■ **What this task involves**
Wherever a picture appears, skip it and retype the rest of the data exactly.

■ **Source information**
★ ★ ★ ★ ★ ★ ★
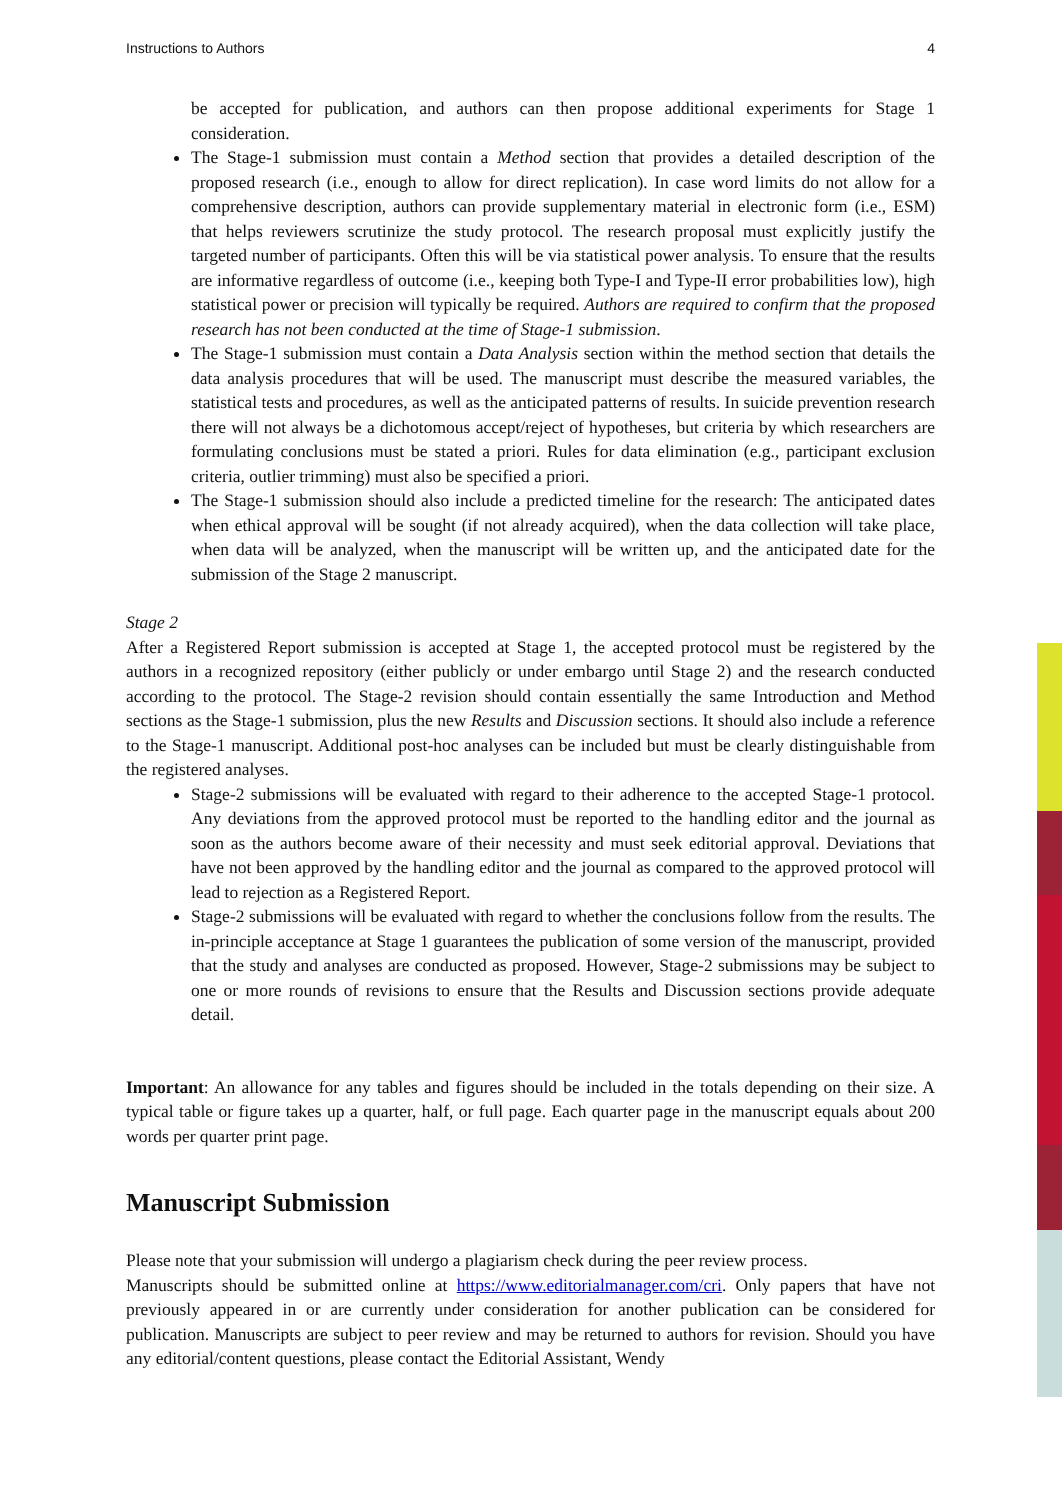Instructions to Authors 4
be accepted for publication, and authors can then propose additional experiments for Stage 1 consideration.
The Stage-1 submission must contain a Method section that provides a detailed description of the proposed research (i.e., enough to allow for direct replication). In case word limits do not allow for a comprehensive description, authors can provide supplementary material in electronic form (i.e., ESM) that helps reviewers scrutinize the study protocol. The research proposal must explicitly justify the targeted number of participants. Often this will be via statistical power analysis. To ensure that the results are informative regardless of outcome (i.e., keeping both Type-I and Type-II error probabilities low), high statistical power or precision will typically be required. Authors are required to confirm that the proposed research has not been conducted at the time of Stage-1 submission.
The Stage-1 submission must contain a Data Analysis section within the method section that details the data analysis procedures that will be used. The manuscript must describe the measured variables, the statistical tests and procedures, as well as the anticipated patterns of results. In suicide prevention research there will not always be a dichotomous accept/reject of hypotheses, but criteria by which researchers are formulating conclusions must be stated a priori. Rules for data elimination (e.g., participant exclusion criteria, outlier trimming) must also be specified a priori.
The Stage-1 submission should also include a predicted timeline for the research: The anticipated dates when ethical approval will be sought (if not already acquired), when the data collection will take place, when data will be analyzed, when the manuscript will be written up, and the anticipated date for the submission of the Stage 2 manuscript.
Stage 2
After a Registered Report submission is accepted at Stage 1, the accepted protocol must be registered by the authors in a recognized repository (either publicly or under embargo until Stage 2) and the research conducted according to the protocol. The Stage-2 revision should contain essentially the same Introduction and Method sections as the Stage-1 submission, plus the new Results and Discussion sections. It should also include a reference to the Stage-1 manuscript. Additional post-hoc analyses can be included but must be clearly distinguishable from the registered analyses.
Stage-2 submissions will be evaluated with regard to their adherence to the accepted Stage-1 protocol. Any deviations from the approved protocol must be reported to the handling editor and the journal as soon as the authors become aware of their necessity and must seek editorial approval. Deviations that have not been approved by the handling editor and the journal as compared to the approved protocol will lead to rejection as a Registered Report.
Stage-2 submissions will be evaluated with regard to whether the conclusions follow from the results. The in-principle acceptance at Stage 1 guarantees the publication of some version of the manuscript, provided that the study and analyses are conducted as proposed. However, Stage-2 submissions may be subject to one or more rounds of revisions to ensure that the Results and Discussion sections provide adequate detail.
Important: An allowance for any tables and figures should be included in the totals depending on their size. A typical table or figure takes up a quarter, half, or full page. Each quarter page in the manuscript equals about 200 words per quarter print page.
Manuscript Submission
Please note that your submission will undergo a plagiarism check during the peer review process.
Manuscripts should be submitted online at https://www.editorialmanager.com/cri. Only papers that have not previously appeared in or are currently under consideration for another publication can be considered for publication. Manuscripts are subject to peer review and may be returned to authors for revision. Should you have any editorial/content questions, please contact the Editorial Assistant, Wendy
★ ★ ★ ★ ★ ★ ★
■ **Result**
Instructions to Authors 4
be accepted for publication, and authors can then propose additional experiments for Stage 1 consideration.
The Stage-1 submission must contain a Method section that provides a detailed description of the proposed research (i.e., enough to allow for direct replication). In case word limits do not allow for a comprehensive description, authors can provide supplementary material in electronic form (i.e., ESM) that helps reviewers scrutinize the study protocol. The research proposal must explicitly justify the targeted number of participants. Often this will be via statistical power analysis. To ensure that the results are informative regardless of outcome (i.e., keeping both Type-I and Type-II error probabilities low), high statistical power or precision will typically be required. Authors are required to confirm that the proposed research has not been conducted at the time of Stage-1 submission.
The Stage-1 submission must contain a Data Analysis section within the method section that details the data analysis procedures that will be used. The manuscript must describe the measured variables, the statistical tests and procedures, as well as the anticipated patterns of results. In suicide prevention research there will not always be a dichotomous accept/reject of hypotheses, but criteria by which researchers are formulating conclusions must be stated a priori. Rules for data elimination (e.g., participant exclusion criteria, outlier trimming) must also be specified a priori.
The Stage-1 submission should also include a predicted timeline for the research: The anticipated dates when ethical approval will be sought (if not already acquired), when the data collection will take place, when data will be analyzed, when the manuscript will be written up, and the anticipated date for the submission of the Stage 2 manuscript.
Stage 2
After a Registered Report submission is accepted at Stage 1, the accepted protocol must be registered by the authors in a recognized repository (either publicly or under embargo until Stage 2) and the research conducted according to the protocol. The Stage-2 revision should contain essentially the same Introduction and Method sections as the Stage-1 submission, plus the new Results and Discussion sections. It should also include a reference to the Stage-1 manuscript. Additional post-hoc analyses can be included but must be clearly distinguishable from the registered analyses.
Stage-2 submissions will be evaluated with regard to their adherence to the accepted Stage-1 protocol. Any deviations from the approved protocol must be reported to the handling editor and the journal as soon as the authors become aware of their necessity and must seek editorial approval. Deviations that have not been approved by the handling editor and the journal as compared to the approved protocol will lead to rejection as a Registered Report.
Stage-2 submissions will be evaluated with regard to whether the conclusions follow from the results. The in-principle acceptance at Stage 1 guarantees the publication of some version of the manuscript, provided that the study and analyses are conducted as proposed. However, Stage-2 submissions may be subject to one or more rounds of revisions to ensure that the Results and Discussion sections provide adequate detail.
Important: An allowance for any tables and figures should be included in the totals depending on their size. A typical table or figure takes up a quarter, half, or full page. Each quarter page in the manuscript equals about 200 words per quarter print page.
Manuscript Submission
Please note that your submission will undergo a plagiarism check during the peer review process.
Manuscripts should be submitted online at https://www.editorialmanager.com/cri. Only papers that have not previously appeared in or are currently under consideration for another publication can be considered for publication. Manuscripts are subject to peer review and may be returned to authors for revision. Should you have any editorial/content questions, please contact the Editorial Assistant, Wendy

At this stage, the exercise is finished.